Aim of the exercise ▸ Please transcribe the text on telemedicine in primary care below in full, keeping every word, number and line unchanged.
[[ Document text open ]]
The Empirical Foundations of Telemedicine Interventions in Primary Care.

Author information

1
1 University of Michigan Health System, University of Michigan , Ann Arbor, Michigan.
2
2 Department of Internal Medicine, University of Michigan , Ann Arbor, Michigan.
3
3 Department of History and Health Management and Policy, University of Michigan , Ann Arbor, Michigan.
4
4 Department of Radiology & Imaging Sciences, Emory University , Atlanta, Georgia .
5
5 Family Medicine, University of Michigan , Ann Arbor, Michigan.
6
6 Department of Family and Community Medicine, University of Cincinnati , Cincinnati, Ohio.

Abstract

INTRODUCTION:

This article presents the scientific evidence for the merits of telemedicine interventions in primary care. Although there is no uniform and consistent definition of primary care, most agree that it occupies a central role in the healthcare system as first contact for patients seeking care, as well as gatekeeper and coordinator of care. It enables and supports patient-centered care, the medical home, managed care, accountable care, and population health. Increasing concerns about sustainability and the anticipated shortages of primary care physicians have sparked interest in exploring the potential of telemedicine in addressing many of the challenges facing primary care in the United States and the world.

MATERIALS AND METHODS:

The findings are based on a systematic review of scientific studies published from 2005 through 2015. The initial search yielded 2,308 articles, with 86 meeting the inclusion criteria. Evidence is organized and evaluated according to feasibility/acceptance, intermediate outcomes, health outcomes, and cost.
[[ Document text closed ]]
[[ Record extracts open ]]
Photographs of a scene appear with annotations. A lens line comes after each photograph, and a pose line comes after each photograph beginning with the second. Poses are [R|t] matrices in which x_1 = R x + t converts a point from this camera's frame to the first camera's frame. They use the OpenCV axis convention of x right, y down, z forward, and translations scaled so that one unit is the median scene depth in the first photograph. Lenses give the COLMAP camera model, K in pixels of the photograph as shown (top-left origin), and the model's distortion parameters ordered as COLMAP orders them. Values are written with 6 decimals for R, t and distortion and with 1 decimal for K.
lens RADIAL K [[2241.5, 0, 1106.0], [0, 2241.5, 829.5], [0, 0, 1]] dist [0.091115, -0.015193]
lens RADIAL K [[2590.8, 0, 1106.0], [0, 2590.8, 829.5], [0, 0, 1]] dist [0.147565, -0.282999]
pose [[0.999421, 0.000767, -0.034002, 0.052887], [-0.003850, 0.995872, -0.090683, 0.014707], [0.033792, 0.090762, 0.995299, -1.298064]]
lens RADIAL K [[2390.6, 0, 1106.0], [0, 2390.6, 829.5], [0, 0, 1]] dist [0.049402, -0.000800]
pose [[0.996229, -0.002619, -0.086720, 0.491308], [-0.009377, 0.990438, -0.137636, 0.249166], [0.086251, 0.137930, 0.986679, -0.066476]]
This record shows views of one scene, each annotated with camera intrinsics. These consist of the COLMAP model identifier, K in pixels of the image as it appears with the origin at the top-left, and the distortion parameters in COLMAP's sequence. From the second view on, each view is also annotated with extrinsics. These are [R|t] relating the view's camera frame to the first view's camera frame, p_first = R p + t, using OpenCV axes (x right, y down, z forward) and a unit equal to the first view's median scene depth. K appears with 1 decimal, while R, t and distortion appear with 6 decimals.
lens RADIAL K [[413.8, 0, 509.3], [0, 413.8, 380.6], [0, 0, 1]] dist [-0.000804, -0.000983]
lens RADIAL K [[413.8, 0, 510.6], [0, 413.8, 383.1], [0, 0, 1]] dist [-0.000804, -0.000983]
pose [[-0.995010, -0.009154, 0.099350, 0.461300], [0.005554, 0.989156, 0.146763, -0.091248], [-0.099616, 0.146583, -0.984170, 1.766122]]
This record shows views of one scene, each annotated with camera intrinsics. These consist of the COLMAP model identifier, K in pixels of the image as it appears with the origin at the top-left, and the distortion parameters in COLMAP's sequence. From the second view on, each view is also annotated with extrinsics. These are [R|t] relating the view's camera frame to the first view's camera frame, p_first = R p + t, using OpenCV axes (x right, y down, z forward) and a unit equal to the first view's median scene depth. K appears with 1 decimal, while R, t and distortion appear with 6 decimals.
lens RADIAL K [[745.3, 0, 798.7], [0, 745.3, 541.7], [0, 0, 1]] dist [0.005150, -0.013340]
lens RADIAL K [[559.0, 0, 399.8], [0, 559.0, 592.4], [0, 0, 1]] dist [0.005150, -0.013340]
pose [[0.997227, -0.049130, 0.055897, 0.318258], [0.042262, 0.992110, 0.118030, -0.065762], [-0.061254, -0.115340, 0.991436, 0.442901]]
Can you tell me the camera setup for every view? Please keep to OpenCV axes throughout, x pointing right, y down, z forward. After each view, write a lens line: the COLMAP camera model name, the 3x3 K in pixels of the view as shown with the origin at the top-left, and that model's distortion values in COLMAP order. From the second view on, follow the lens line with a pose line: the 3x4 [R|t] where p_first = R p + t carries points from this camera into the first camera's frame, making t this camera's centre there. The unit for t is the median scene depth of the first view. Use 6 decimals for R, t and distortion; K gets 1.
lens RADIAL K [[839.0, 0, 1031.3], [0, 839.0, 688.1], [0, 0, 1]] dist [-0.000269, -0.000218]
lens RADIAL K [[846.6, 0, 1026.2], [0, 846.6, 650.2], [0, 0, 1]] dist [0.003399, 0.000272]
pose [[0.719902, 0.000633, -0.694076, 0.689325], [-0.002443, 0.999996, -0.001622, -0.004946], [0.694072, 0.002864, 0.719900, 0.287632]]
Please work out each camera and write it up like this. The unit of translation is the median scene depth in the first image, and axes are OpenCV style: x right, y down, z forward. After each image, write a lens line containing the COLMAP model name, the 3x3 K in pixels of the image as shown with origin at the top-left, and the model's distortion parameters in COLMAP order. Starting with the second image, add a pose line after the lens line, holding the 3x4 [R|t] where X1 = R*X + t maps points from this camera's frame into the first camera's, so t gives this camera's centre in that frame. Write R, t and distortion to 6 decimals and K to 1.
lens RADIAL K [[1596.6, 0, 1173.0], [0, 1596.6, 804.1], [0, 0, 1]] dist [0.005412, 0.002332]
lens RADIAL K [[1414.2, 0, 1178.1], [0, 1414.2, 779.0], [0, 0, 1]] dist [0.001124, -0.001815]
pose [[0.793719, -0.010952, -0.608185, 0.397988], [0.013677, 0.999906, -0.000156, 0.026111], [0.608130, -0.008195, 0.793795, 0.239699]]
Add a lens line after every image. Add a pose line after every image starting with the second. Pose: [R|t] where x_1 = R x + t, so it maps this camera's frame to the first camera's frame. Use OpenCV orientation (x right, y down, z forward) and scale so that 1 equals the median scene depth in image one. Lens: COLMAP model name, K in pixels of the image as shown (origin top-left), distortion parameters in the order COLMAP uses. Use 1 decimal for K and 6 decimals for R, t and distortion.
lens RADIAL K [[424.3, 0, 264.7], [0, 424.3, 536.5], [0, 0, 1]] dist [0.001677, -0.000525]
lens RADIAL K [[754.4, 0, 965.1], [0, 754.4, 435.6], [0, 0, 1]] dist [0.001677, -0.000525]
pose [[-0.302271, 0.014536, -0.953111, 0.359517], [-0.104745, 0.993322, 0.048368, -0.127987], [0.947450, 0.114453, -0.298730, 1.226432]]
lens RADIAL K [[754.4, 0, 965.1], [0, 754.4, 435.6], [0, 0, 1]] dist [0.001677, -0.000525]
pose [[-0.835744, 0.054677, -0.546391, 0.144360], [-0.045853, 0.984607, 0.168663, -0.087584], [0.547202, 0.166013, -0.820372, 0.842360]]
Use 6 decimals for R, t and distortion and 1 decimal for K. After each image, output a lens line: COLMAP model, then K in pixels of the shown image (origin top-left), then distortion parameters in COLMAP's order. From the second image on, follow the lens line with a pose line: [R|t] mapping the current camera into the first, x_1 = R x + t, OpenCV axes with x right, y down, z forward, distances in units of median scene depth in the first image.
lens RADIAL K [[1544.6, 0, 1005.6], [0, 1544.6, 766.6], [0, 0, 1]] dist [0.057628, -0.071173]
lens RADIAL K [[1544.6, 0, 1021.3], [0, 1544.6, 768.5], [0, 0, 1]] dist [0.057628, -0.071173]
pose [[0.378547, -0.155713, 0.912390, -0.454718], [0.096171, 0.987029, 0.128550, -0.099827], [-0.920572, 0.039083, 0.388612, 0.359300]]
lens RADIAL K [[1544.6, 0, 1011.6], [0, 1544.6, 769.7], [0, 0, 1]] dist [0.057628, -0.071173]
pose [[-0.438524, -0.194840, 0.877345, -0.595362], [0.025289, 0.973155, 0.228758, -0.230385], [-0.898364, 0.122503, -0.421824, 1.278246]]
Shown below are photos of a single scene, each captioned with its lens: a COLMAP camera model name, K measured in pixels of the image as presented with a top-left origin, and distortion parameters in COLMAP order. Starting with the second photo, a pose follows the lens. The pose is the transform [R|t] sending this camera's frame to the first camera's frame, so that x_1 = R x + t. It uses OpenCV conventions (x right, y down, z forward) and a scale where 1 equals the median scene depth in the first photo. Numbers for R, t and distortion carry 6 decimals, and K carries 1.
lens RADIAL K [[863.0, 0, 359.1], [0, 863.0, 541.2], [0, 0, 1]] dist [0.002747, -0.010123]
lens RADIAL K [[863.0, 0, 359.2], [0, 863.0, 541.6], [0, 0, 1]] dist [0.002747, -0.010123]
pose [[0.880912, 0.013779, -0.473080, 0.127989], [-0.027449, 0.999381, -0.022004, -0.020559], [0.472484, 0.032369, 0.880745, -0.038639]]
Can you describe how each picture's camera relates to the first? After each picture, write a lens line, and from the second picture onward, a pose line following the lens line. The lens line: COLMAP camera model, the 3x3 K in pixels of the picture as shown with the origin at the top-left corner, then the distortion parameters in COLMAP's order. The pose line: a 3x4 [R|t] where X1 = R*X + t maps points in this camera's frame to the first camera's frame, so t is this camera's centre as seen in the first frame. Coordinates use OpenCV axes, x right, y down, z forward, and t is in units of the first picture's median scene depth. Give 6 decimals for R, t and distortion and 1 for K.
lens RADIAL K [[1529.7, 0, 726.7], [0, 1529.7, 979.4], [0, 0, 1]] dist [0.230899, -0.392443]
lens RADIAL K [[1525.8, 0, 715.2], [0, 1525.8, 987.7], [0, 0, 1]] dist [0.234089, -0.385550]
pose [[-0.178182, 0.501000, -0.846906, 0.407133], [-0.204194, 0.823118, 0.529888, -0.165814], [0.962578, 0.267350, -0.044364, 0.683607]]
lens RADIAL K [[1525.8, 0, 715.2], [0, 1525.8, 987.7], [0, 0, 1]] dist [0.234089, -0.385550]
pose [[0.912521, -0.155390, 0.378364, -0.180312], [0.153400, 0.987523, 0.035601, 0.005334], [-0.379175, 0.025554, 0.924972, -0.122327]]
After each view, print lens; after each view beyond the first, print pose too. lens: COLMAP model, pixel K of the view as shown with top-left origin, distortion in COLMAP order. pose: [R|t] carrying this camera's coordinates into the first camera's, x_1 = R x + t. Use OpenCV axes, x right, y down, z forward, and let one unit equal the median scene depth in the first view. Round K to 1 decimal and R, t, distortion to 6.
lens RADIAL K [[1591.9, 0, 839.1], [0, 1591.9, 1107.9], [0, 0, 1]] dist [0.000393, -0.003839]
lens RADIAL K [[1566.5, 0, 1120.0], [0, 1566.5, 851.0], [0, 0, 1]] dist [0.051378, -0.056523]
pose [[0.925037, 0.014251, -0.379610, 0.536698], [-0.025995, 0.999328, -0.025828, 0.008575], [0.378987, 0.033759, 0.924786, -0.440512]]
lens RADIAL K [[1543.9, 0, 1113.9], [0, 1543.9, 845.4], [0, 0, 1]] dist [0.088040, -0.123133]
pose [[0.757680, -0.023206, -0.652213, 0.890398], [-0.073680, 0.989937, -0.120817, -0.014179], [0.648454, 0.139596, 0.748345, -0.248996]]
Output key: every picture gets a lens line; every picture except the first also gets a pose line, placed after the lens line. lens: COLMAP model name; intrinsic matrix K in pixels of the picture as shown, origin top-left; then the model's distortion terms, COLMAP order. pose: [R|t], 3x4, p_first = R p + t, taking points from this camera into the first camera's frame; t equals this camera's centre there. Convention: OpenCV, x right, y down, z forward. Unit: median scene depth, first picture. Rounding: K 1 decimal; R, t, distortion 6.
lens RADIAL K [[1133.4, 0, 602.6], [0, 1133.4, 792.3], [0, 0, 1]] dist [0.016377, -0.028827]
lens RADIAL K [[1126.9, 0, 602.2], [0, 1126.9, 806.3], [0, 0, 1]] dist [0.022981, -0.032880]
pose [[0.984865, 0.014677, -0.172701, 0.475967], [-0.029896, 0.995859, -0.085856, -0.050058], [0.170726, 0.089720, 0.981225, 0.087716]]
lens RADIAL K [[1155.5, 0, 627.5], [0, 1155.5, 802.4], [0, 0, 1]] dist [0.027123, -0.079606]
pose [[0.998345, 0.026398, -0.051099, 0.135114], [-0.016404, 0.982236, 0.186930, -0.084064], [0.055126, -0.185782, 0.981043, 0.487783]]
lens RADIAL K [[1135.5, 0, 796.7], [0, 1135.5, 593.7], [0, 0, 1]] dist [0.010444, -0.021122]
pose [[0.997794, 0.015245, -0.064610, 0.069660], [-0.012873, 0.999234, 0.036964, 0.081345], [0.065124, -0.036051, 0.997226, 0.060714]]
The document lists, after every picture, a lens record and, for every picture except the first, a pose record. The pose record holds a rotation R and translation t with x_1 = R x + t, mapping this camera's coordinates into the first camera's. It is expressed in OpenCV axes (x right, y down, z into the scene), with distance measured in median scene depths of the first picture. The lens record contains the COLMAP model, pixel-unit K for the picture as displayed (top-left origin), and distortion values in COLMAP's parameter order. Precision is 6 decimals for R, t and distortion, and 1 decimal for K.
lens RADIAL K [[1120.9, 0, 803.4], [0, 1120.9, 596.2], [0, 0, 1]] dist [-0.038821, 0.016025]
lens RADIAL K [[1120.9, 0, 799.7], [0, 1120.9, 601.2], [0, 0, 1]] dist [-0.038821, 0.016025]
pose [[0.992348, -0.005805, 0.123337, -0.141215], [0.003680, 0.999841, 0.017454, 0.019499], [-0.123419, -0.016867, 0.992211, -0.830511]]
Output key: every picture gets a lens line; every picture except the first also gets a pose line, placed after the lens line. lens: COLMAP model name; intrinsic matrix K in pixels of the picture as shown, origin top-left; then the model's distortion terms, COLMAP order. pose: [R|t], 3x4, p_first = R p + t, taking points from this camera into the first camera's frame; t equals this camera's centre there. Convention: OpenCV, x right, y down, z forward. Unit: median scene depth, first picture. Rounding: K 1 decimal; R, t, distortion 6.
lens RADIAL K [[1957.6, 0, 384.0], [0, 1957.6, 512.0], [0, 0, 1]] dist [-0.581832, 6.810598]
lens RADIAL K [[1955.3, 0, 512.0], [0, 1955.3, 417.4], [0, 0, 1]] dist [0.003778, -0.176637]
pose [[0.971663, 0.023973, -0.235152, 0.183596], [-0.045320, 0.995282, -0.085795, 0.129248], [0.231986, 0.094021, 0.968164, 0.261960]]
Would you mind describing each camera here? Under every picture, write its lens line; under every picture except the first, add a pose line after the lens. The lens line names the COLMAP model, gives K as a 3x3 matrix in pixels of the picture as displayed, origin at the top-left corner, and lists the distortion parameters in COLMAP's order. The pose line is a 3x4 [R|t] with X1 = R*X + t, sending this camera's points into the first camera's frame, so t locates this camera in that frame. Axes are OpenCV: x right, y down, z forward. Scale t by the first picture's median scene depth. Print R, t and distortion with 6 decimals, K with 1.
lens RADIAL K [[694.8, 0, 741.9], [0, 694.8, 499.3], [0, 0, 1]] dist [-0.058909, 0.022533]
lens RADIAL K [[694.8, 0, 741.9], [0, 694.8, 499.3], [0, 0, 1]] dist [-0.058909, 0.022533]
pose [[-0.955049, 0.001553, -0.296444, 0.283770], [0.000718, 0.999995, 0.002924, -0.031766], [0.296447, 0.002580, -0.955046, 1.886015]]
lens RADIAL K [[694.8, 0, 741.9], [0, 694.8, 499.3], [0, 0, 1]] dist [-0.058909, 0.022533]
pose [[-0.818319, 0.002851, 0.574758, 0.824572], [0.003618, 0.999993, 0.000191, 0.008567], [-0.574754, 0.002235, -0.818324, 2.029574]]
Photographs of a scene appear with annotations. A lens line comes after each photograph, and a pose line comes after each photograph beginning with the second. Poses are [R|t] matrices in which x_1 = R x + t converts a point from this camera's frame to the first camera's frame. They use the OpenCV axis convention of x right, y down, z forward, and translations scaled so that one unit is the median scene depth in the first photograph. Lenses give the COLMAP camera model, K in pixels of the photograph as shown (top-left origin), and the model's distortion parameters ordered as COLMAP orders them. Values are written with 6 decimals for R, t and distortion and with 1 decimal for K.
[[ Record extracts closed ]]
Answer to the problem ▸
The Empirical Foundations of Telemedicine Interventions in Primary Care.

Author information

1
1 University of Michigan Health System, University of Michigan , Ann Arbor, Michigan.
2
2 Department of Internal Medicine, University of Michigan , Ann Arbor, Michigan.
3
3 Department of History and Health Management and Policy, University of Michigan , Ann Arbor, Michigan.
4
4 Department of Radiology & Imaging Sciences, Emory University , Atlanta, Georgia .
5
5 Family Medicine, University of Michigan , Ann Arbor, Michigan.
6
6 Department of Family and Community Medicine, University of Cincinnati , Cincinnati, Ohio.

Abstract

INTRODUCTION:

This article presents the scientific evidence for the merits of telemedicine interventions in primary care. Although there is no uniform and consistent definition of primary care, most agree that it occupies a central role in the healthcare system as first contact for patients seeking care, as well as gatekeeper and coordinator of care. It enables and supports patient-centered care, the medical home, managed care, accountable care, and population health. Increasing concerns about sustainability and the anticipated shortages of primary care physicians have sparked interest in exploring the potential of telemedicine in addressing many of the challenges facing primary care in the United States and the world.

MATERIALS AND METHODS:

The findings are based on a systematic review of scientific studies published from 2005 through 2015. The initial search yielded 2,308 articles, with 86 meeting the inclusion criteria. Evidence is organized and evaluated according to feasibility/acceptance, intermediate outcomes, health outcomes, and cost.